I do not think foo3(foo2(foo1(range(0, 5)))) is a pythonic way to achieve my pipeline goal. Especially when the number of stages in the pipeline is large.

There is a fairly trivial, and in my opinion clear, way of chaining generators: assigning the result of each to a variable, where each can have a descriptive name.

range_iter = range(0, 5)
foo1_iter = foo1(range_iter)
foo2_iter = foo2(foo1_iter)
foo3_iter = foo3(foo2_iter)

for i in foo3_iter:
  print(i)

I prefer this to a something that uses a higher order function, e.g. a reduce or similar:

• In my real cases, often each foo* generator function needs its own other parameters, which is tricky if using a reduce.

• In my real cases, the steps in the pipeline are not dynamic at runtime: it seems a bit odd/unexpected (to me) to have a pattern that seems more appropriate for a dynamic case.

• It's a bit inconsistent with how regular functions are typically written where each is called explicitly, and the result of each is passed to the call of the next. Yes, I guess a bit of duplication, but I'm happy with "calling a function" being duplicated since (to me) it's really clear.

• No need for an import: it uses core language features.

Answer 3

Although this implementation requires some overhead, I prefer to use >> operator for chaining pipeline steps; similar to how tasks are arranged into a dag in Airflow.

def foo1(g):
    for i in g:
        yield i + 1


def foo2(g):
    for i in g:
        yield 10 + i


def foo3(g):
    for i in g:
        yield "foo3:" + str(i)


def print_loop(g):
    for i in g:
        print(i)


class PipelineOperator:
    def __init__(self, task):
        self.task = task

    def __rrshift__(self, x):
        return self.task(x)


foo1_t = PipelineOperator(foo1)
foo2_t = PipelineOperator(foo2)
foo3_t = PipelineOperator(foo3)
print_loop_t = PipelineOperator(print_loop)

(range(0, 5) >> foo1_t >> foo2_t >> foo3_t >> print_loop_t)

Answer 4

Following up on your runner.run approach, let's define this utility function:

def recur(ops):
    return ops[0](recur(ops[1:])) if len(ops)>1 else ops[0]

As an example:

>>> ops = foo3, foo2, foo1, range(0, 5)
>>> list( recur(ops) )
['foo3:11', 'foo3:12', 'foo3:13', 'foo3:14', 'foo3:15']

Alternative: backward ordering

def backw(ops):
    return ops[-1](backw(ops[:-1])) if len(ops)>1 else ops[0]

For example:

>>> list( backw([range(0, 5), foo1, foo2, foo3]) )
['foo3:11', 'foo3:12', 'foo3:13', 'foo3:14', 'foo3:15']

Answer 5

Here is another answer in case the function in your example are one-time(or one-use) function.

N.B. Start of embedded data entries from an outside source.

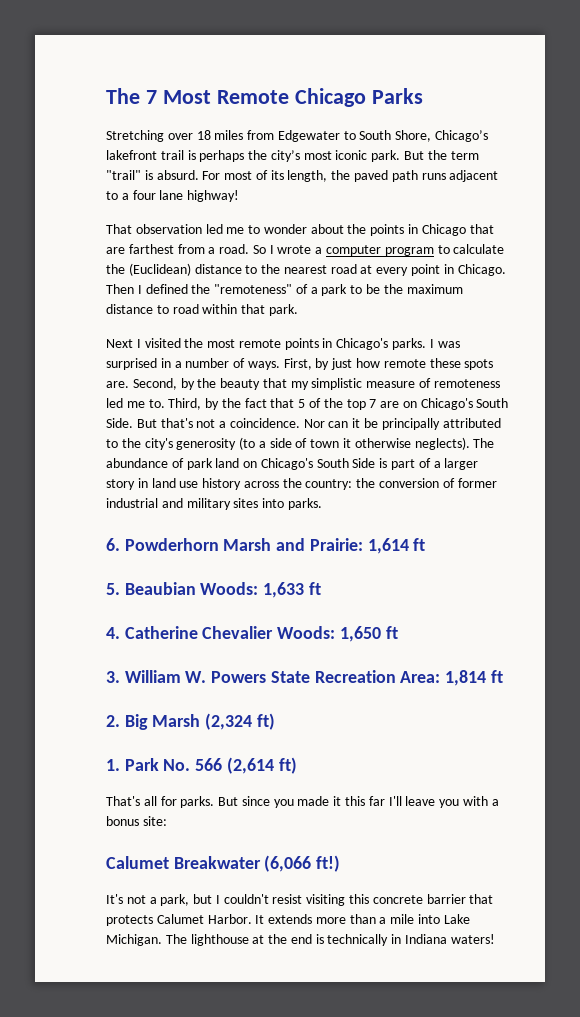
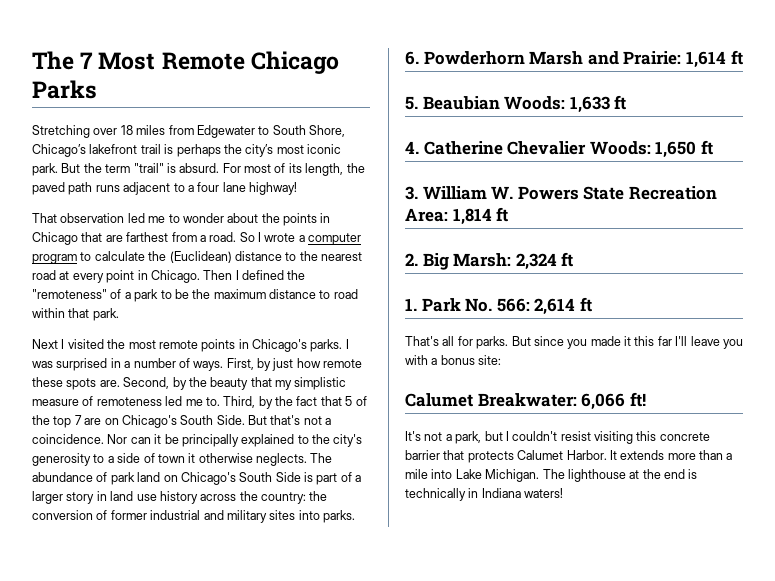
[442,418,501,428] attributed -> [241,434,295,447] explained
[239,437,256,450] (to -> [93,454,105,463] to
[414,437,470,450] neglects). -> [256,453,307,466] neglects.
[152,713,275,730] Marsh (2,324 ft) -> [453,252,574,270] Marsh: 2,324 ft
[195,757,297,774] 566 (2,614 ft) -> [496,297,592,315] 566: 2,614 ft
[173,855,341,872] Breakwater (6,066 ft!) -> [477,392,646,410] Breakwater: 6,066 ft!

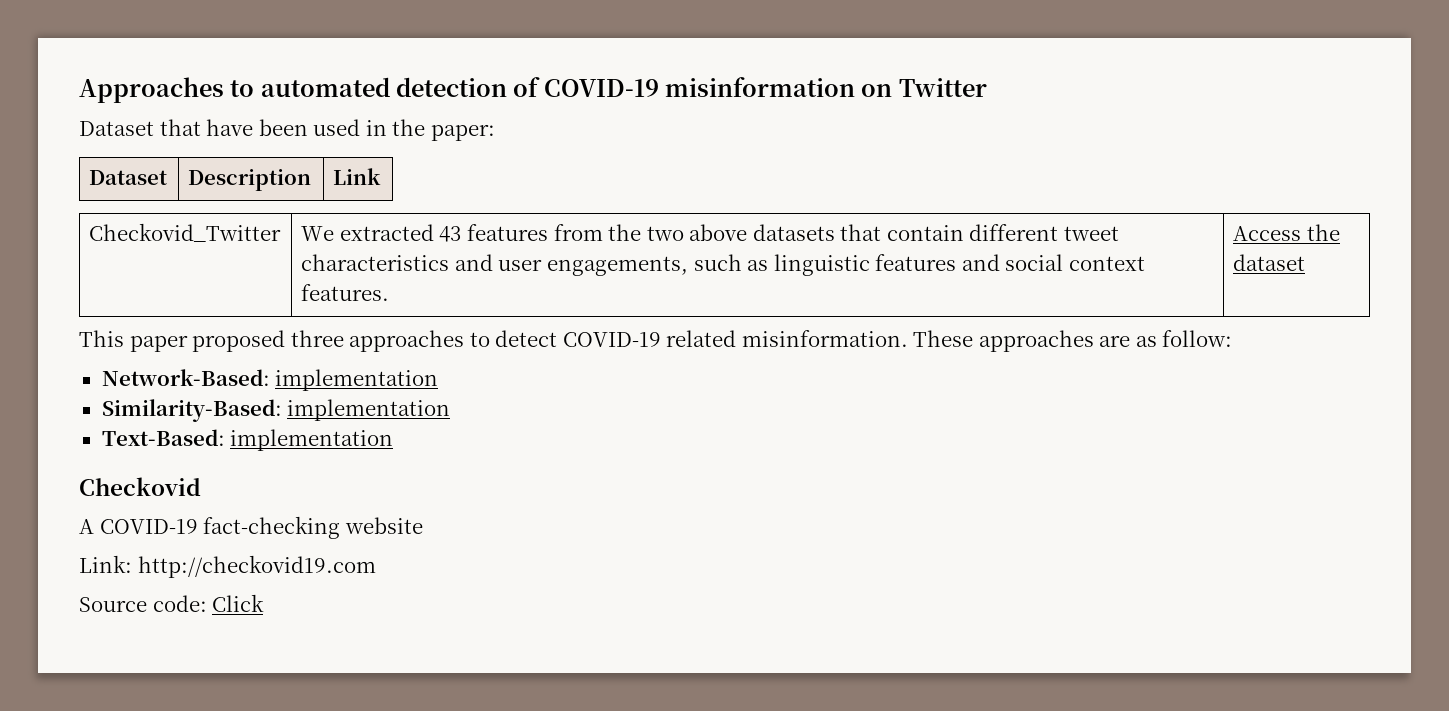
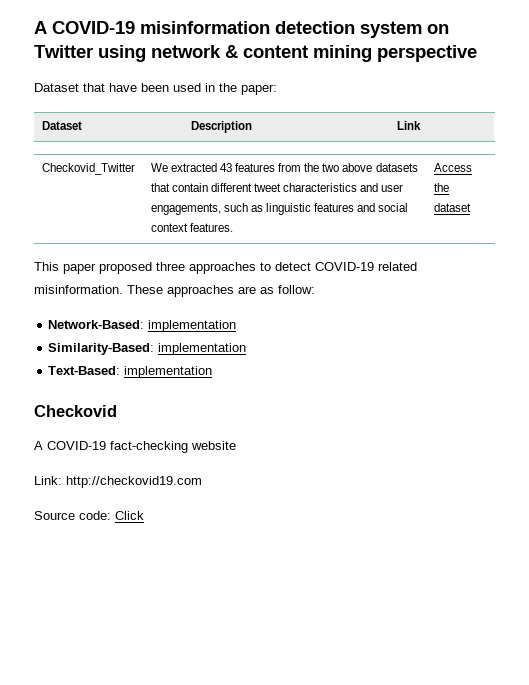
[79,77,987,103] Approaches to automated detection of COVID-19 misinformation on Twitter -> [34,21,449,38] [34,45,477,62] A COVID-19 misinformation detection system on Twitter using network & content mining perspective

Some nice variable naming and use of generator expression can be helpful for small operations.

>>> g = range(0, 5)
>>> foo1 = (x+1 for x in g)
>>> foo2 = (x+10 for x in foo1)
>>> foo3 = ('foo3:' + str(x) for x in foo2)
>>> for x in foo3:
...     print x
...
foo3:11
foo3:12
foo3:13
foo3:14
foo3:15

Answer 6

You can compose curried generator functions using PyMonad:

def main():
    odds = list * \
         non_divisibles(2) * \
         lengths * \
         Just(["1", "22", "333", "4444", "55555"])
    print(odds.getValue())    #prints [1, 3, 5]


@curry
def lengths(words: Iterable[Sized]) -> Iterable[int]:
    return map(len, words)


@curry
def non_divisibles(div: int, numbers: Iterable[int]) -> Iterable[int]:
    return (n for n in numbers if n % div)

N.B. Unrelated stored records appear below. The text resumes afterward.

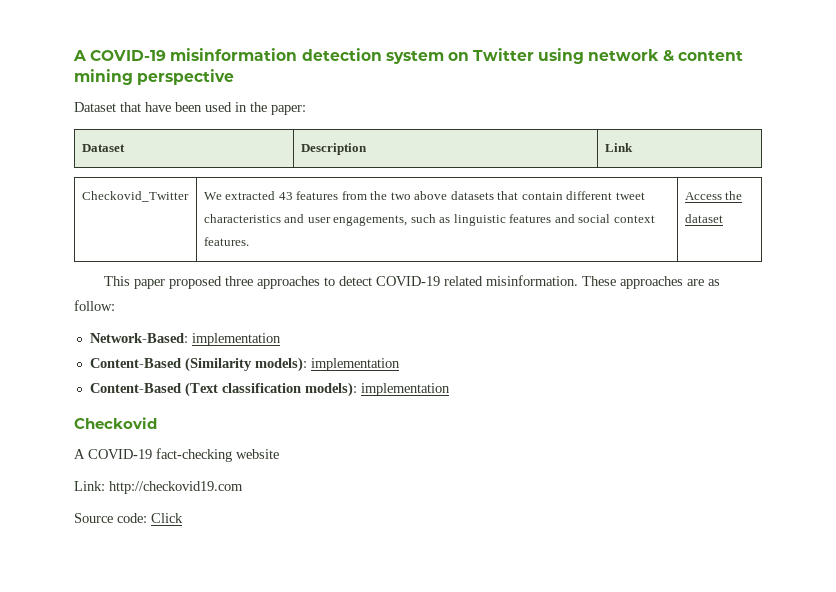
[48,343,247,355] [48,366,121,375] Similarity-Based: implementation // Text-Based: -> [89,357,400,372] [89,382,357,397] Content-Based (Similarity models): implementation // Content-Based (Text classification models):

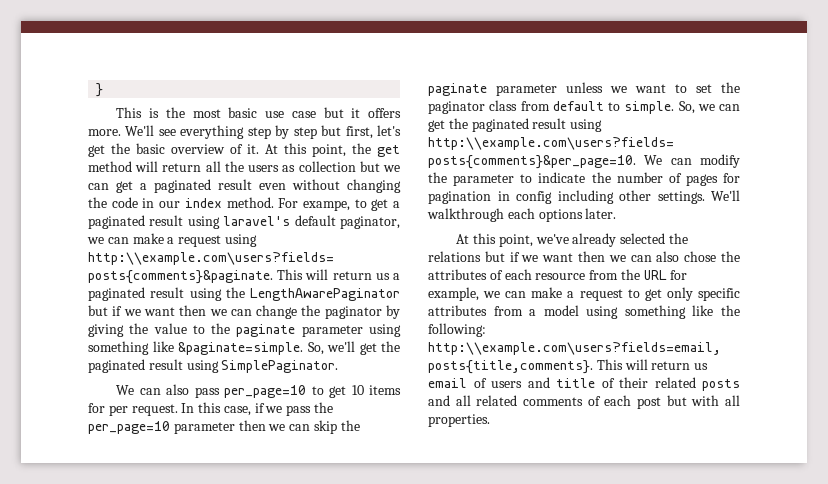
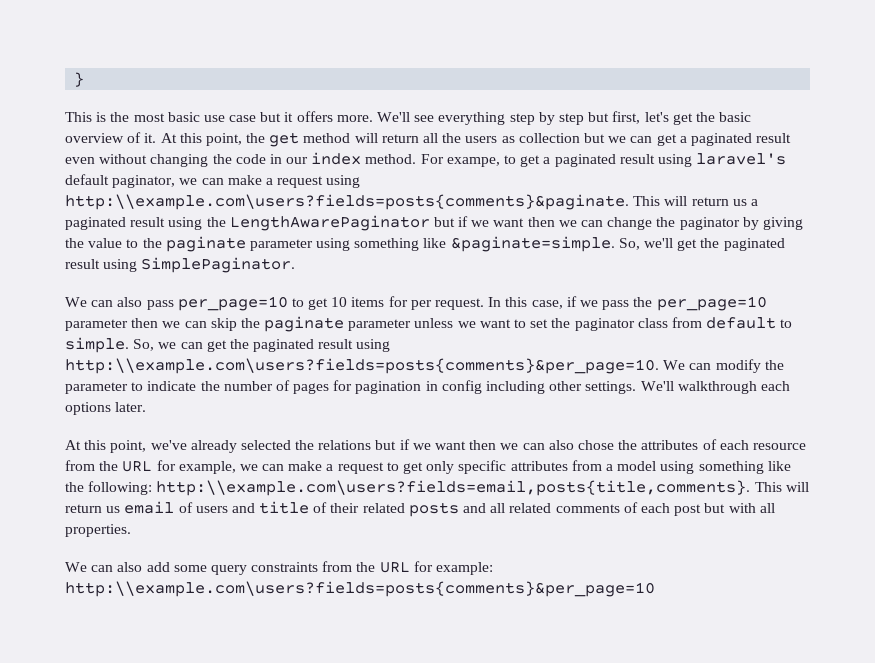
(490, 420) none -> [65,561,494,575] [65,581,655,597] // We can also add some query constraints from the URL for example: http:\\example.com\users?fields=posts{comments}&per_page=10

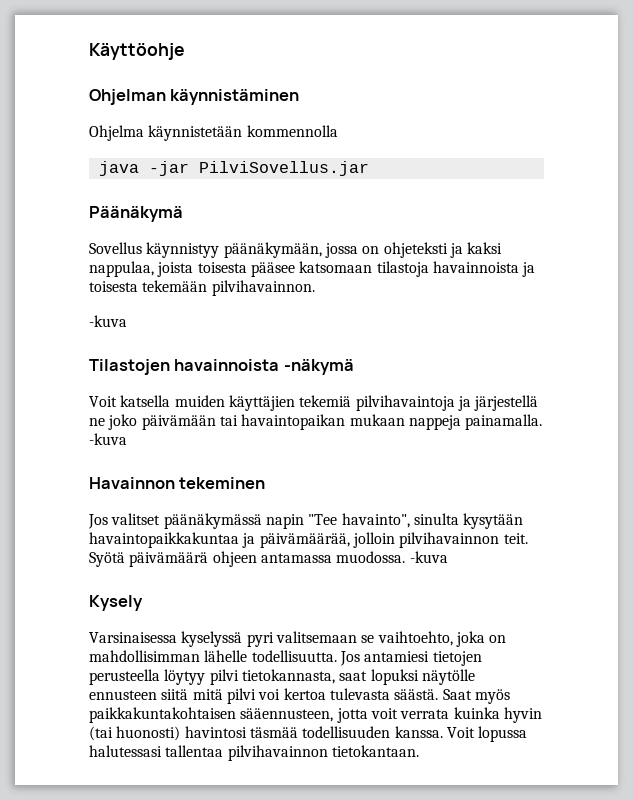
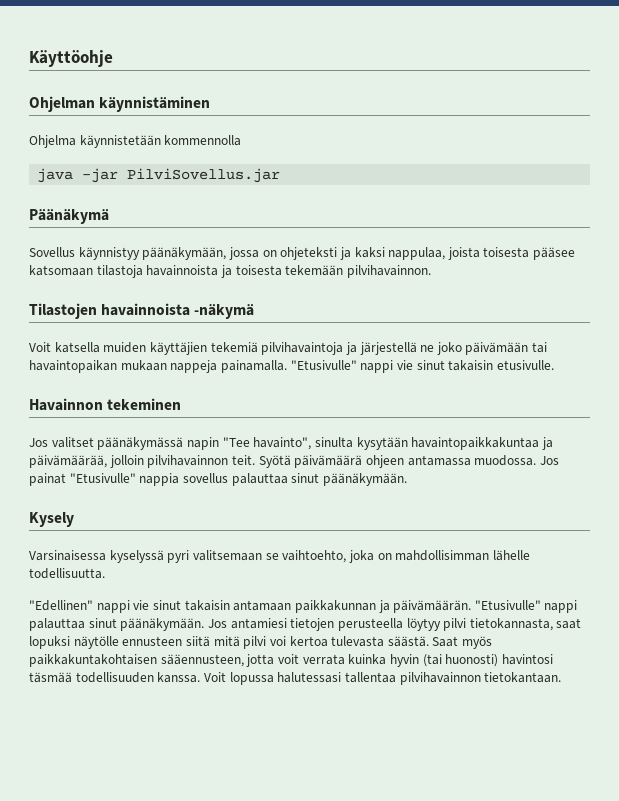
[89,315,127,327] // -kuva -> (431, 271) none
[89,433,127,445] -kuva -> [290,360,554,373] "Etusivulle" nappi vie sinut takaisin etusivulle.
[409,551,448,563] -kuva -> [539,456,559,465] [29,473,407,486] Jos painat "Etusivulle" nappia sovellus palauttaa sinut päänäkymään.
(337, 656) none -> [29,600,578,613] [29,618,205,631] // "Edellinen" nappi vie sinut takaisin antamaan paikkakunnan ja päivämäärän. "Etusivulle" nappi palauttaa sinut päänäkymään.

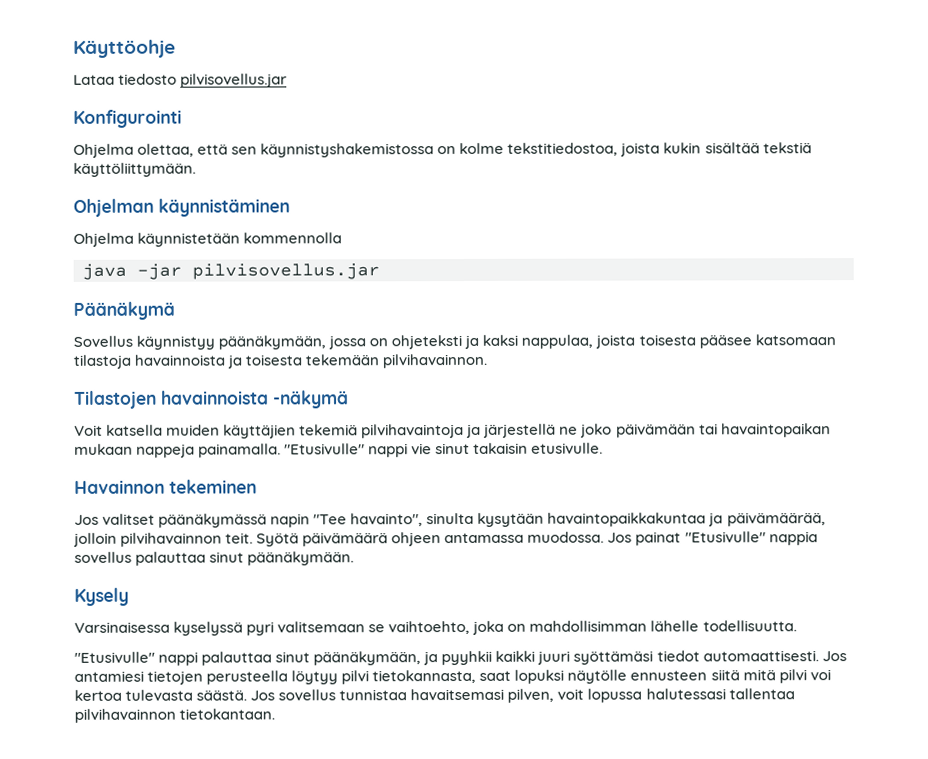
(113, 58) none -> [73,73,288,88] [73,109,182,128] [73,142,812,158] [73,162,196,177] // Lataa tiedosto pilvisovellus.jar // Konfigurointi // Ohjelma olettaa, että sen käynnistyshakemistossa on kolme tekstitiedostoa, joista kukin sisältää tekstiä käyttöliittymään.
[127,168,281,183] PilviSovellus.jar -> [192,263,380,280] pilvisovellus.jar
[29,600,578,613] [29,618,205,631] "Edellinen" nappi vie sinut takaisin antamaan paikkakunnan ja päivämäärän. "Etusivulle" nappi palauttaa sinut päänäkymään. -> [74,650,819,666] "Etusivulle" nappi palauttaa sinut päänäkymään, ja pyyhkii kaikki juuri syöttämäsi tiedot automaattisesti.
[432,636,493,649] [29,654,553,667] [29,672,226,683] Saat myös paikkakuntakohtaisen sääennusteen, jotta voit verrata kuinka hyvin (tai huonosti) havintosi täsmää todellisuuden kanssa. Voit -> [250,688,585,703] Jos sovellus tunnistaa havaitsemasi pilven, voit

Another alternative is to start with a Monad and compose the generators using fmap calls - this syntax is familiar to Java 8 Stream users:

def main():
    odds = Just(["1", "22", "333", "4444", "55555"]) \
        .fmap(lengths) \
        .fmap(non_divisibles(2)) \
        .fmap(list) \
        .getValue()
    print(odds)   #prints [1, 3, 5]


def lengths(words: Iterable[Sized]) -> Iterable[int]:
    return map(len, words)


@curry
def non_divisibles(div: int, numbers: Iterable[int]) -> Iterable[int]:
    return (n for n in numbers if n % div)

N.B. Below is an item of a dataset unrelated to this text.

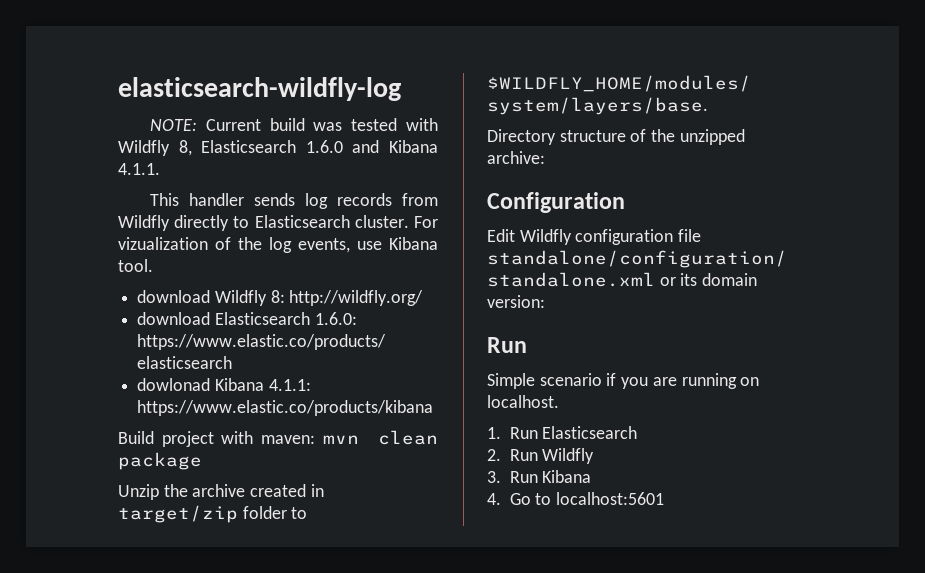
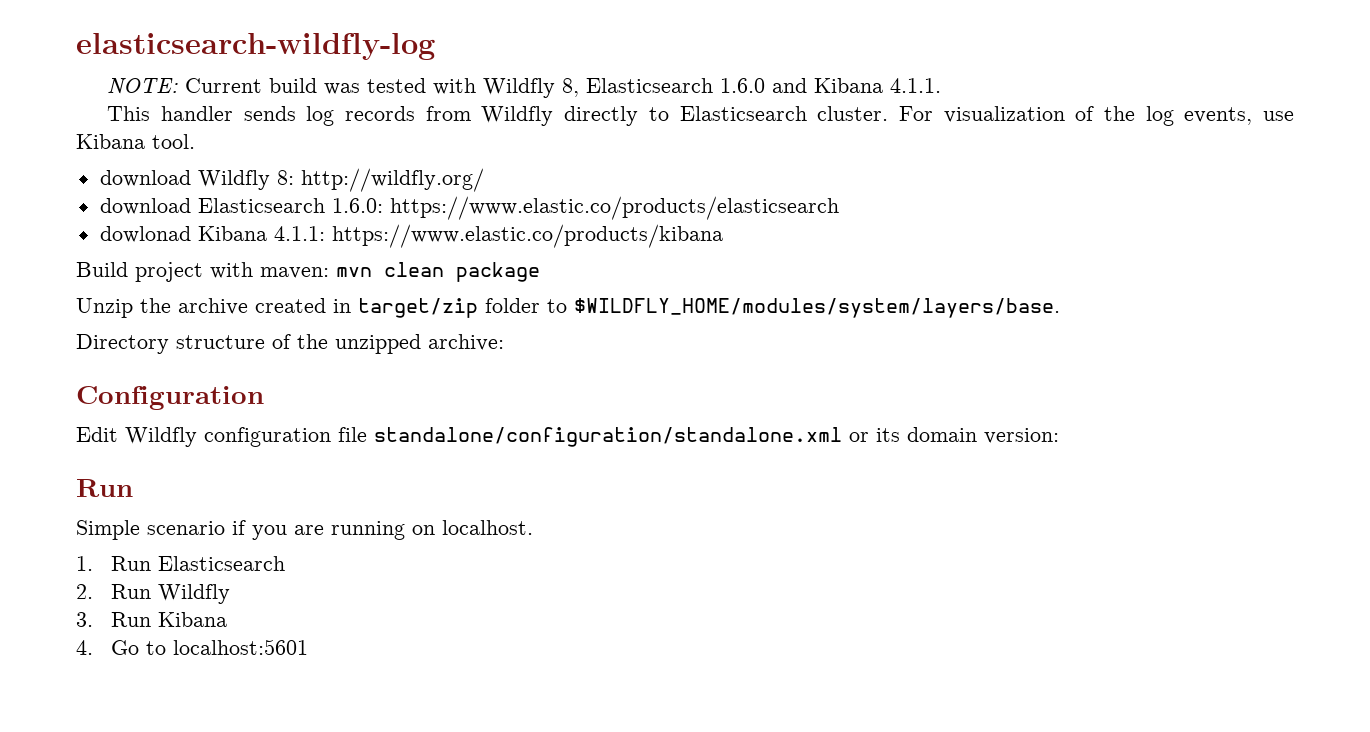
[118,237,208,250] vizualization -> [943,106,1065,123] visualization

Note that the functions don't need to be decorated with @curry in this case. The entire chain of transformations is not evaluated until the terminal getValue() call.

Answer 7

For future readers: another solution that is very pythonic (IMHO):

steps = [
    foo1, 
    foo2, 
    foo3
    ]

res = range(0, 5)
for step in steps:
    res = step(res)

for i in res:
    print(i)

foo3:11
foo3:12
foo3:13
foo3:14
foo3:15

This is essentially doing the same as functools.reduce like in maxymoo's answer. The laziness of generators allows this simple formulation without functools.